La Convention nationale, après avoir entendu son Comité d’instruction publique sur la proposition faite par les géomètres et les astronomes nommés au rapport, d’adopter une règle d’intercalation pour maintenir les saisons aux mêmes époques de l’année, décrète :

ARTICLE PREMIER. La quatrième année de l’ère de la République sera la première sextile : elle recevra un sixième jour complémentaire, et terminera la première franciade .
ART. 2. Les années sextiles se succéderont de quatre en quatre ans, et marqueront la fin de chaque franciade.
ART. 3. Sur quatre années séculaires consécutives, sont exceptées de l’article précédent la première, la deuxième, la troisième années séculaires, qui seront communes : la quatrième seule sera sextile.

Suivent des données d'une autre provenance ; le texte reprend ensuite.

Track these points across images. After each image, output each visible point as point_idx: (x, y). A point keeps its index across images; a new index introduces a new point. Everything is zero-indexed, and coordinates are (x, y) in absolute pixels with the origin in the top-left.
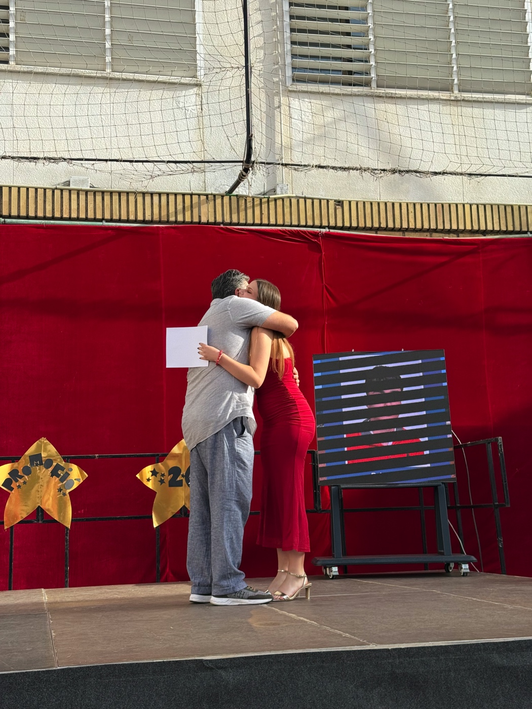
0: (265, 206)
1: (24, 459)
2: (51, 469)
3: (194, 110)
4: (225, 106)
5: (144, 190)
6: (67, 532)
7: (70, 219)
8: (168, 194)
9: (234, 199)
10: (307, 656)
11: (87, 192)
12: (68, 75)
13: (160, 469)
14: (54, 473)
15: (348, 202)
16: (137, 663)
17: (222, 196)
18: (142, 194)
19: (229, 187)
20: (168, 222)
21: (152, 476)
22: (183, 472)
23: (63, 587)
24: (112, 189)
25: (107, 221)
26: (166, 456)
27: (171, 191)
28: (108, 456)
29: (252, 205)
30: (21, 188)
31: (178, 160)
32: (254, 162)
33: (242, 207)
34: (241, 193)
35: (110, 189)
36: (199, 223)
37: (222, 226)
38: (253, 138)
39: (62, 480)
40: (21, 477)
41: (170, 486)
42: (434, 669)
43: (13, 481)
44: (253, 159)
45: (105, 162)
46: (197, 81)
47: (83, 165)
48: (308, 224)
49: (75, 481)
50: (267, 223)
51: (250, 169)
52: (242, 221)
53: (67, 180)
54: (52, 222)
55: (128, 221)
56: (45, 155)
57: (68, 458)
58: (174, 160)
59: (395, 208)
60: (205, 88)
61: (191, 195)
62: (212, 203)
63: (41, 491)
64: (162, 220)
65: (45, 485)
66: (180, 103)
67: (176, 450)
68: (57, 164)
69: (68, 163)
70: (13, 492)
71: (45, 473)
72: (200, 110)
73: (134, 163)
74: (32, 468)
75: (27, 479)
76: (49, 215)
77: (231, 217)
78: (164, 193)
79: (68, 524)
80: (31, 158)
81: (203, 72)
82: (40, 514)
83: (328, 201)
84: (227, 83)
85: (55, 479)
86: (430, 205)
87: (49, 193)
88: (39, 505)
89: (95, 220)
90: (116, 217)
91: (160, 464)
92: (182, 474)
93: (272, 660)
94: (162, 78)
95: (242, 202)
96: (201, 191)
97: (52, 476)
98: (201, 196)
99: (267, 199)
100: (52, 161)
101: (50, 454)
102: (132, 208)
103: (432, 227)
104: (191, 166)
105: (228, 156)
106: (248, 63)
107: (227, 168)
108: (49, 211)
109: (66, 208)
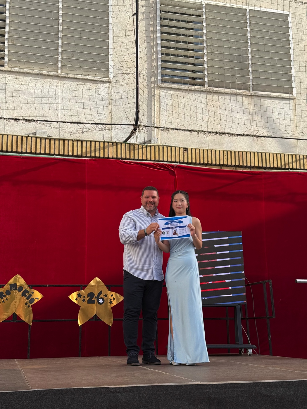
0: (145, 150)
1: (7, 285)
2: (21, 292)
3: (107, 96)
4: (124, 94)
5: (78, 139)
6: (30, 328)
7: (36, 153)
8: (91, 141)
9: (127, 145)
10: (164, 387)
11: (45, 139)
12: (37, 74)
13: (83, 293)
14: (23, 294)
15: (191, 149)
16: (74, 389)
17: (121, 144)
18: (76, 141)
19: (125, 139)
20: (90, 157)
21: (78, 297)
22: (96, 296)
24: (60, 138)
25: (57, 155)
26: (86, 286)
27: (93, 140)
28: (54, 285)
29: (137, 148)
30: (9, 136)
31: (97, 123)
32: (139, 125)
33: (132, 149)
34: (131, 142)
35: (59, 138)
36: (108, 158)
37: (121, 160)
38: (139, 112)
39: (28, 298)
40: (5, 296)
41: (88, 303)
42: (230, 396)
44: (139, 124)
45: (57, 123)
46: (109, 80)
47: (44, 124)
48: (169, 160)
49: (35, 299)
50: (146, 159)
51: (137, 129)
52: (132, 158)
53: (35, 132)
54: (26, 155)
55: (68, 155)
56: (24, 118)
57: (32, 286)
58: (95, 123)
59: (217, 153)
60: (113, 84)
61: (104, 142)
62: (115, 147)
63: (16, 304)
64: (87, 155)
65: (18, 301)
66: (100, 92)
67: (92, 283)
68: (30, 123)
69: (36, 122)
71: (18, 294)
72: (110, 96)
73: (73, 124)
74: (11, 291)
75: (8, 297)
76: (24, 151)
77: (126, 155)
78: (89, 141)
79: (31, 323)
80: (16, 119)
81: (112, 75)
82: (15, 317)
83: (180, 148)
84: (126, 82)
85: (24, 298)
86: (236, 152)
87: (24, 139)
88: (14, 312)
89: (50, 154)
90: (61, 153)
91: (83, 291)
92: (95, 296)
93: (145, 389)
94: (90, 78)
95: (132, 147)
96: (109, 140)
97: (22, 296)
98: (110, 144)
99: (146, 146)
100: (27, 121)
101: (21, 283)
102: (71, 149)
103: (236, 164)
104: (104, 126)
105: (125, 121)
106: (137, 71)
107: (124, 128)
108: (24, 148)
109: (34, 147)
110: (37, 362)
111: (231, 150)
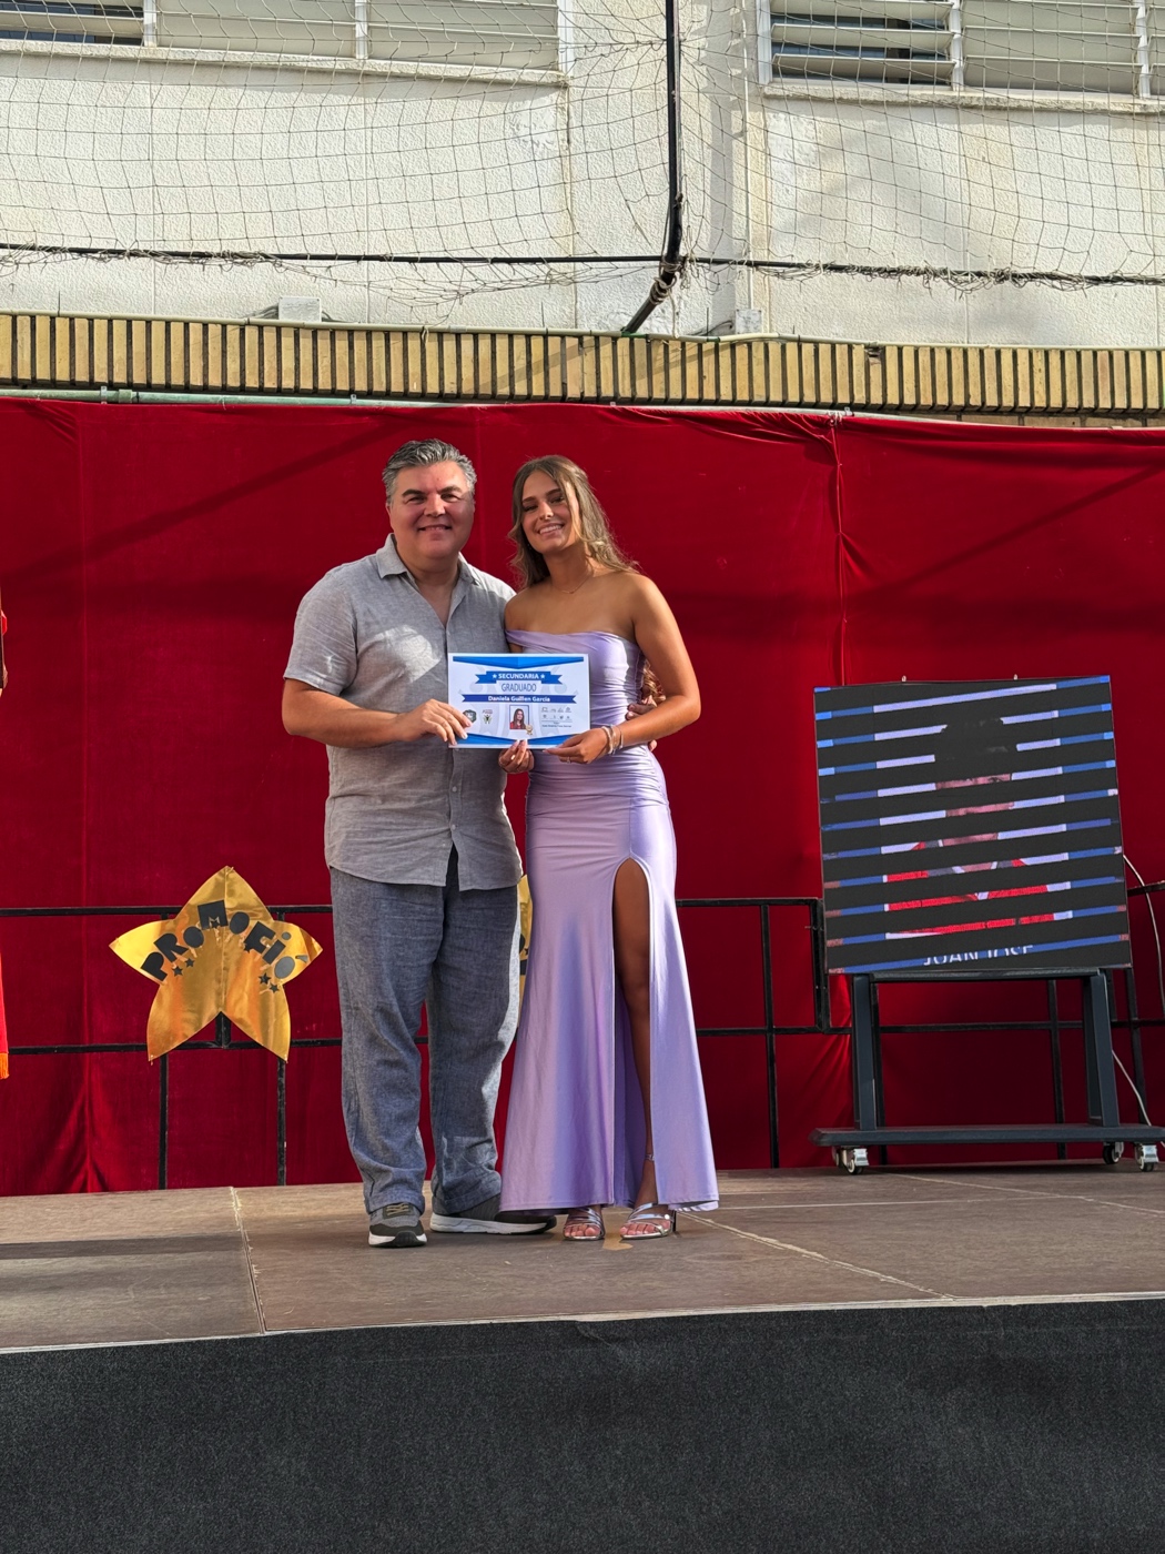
0: (708, 361)
1: (189, 913)
2: (244, 935)
3: (552, 143)
4: (621, 133)
5: (440, 326)
6: (281, 1069)
7: (279, 391)
8: (493, 335)
9: (640, 345)
11: (315, 331)
12: (274, 69)
14: (253, 943)
15: (896, 349)
17: (615, 339)
18: (435, 336)
19: (630, 319)
20: (494, 397)
23: (275, 1184)
24: (372, 325)
25: (360, 395)
27: (500, 328)
29: (679, 357)
30: (172, 324)
31: (515, 256)
32: (685, 258)
33: (658, 363)
34: (655, 332)
35: (366, 325)
36: (563, 398)
37: (613, 405)
38: (683, 203)
39: (269, 958)
40: (181, 951)
43: (165, 957)
44: (682, 252)
45: (354, 263)
46: (559, 76)
47: (307, 269)
48: (806, 399)
49: (296, 961)
50: (714, 398)
51: (677, 274)
52: (658, 394)
53: (273, 304)
54: (241, 398)
55: (406, 395)
56: (224, 248)
57: (282, 910)
58: (508, 256)
59: (1002, 362)
60: (575, 93)
61: (546, 336)
62: (590, 355)
63: (226, 981)
64: (481, 391)
65: (233, 968)
66: (521, 128)
68: (251, 267)
69: (274, 264)
70: (165, 981)
71: (233, 942)
72: (566, 143)
73: (418, 265)
74: (206, 933)
75: (195, 956)
76: (233, 382)
77: (633, 385)
78: (485, 333)
79: (284, 1052)
80: (194, 254)
81: (571, 57)
82: (223, 1029)
83: (850, 347)
84: (625, 79)
85: (255, 956)
86: (1083, 353)
87: (233, 334)
88: (220, 1010)
89: (334, 393)
90: (379, 386)
95: (658, 352)
96: (567, 326)
97: (247, 949)
98: (567, 339)
99: (713, 344)
100: (240, 260)
101: (242, 901)
102: (414, 367)
103: (1086, 405)
104: (543, 266)
105: (627, 247)
106: (673, 31)
107: (623, 271)
108: (235, 373)
109: (271, 368)
110: (313, 1200)
111: (1063, 347)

ART. 4. Il en sera ainsi de quatre en quatre siècles, jusqu’au quarantième, qui se terminera par une année commune.
ART. 5. Il sera annexé une Instruction au présent décret pour faciliter l’application de la règle qu’il renferme, et faire connaître les principes qui en font la base.
ART. 6. Tous les ans il sera extrait de la Connaissance des temps et présenté à l’Assemblée nationale un annuaire pour les usages civils : calculé sur des observations exactes, il servira de type aux calendriers qui se répandront dans la République.
ART. 7. La Commission d’instruction publique est chargée d’accélérer, par tous les moyens qui sont à sa disposition, la propagation des nouvelles mesures du temps.
Elle est autorisée à renouveler tous les ans la nomenclature des objets utiles qui doivent accompagner l’annuaire pour chaque jour, et sur lesquels il doit être fait des notices instructives pour l’usage des écoles.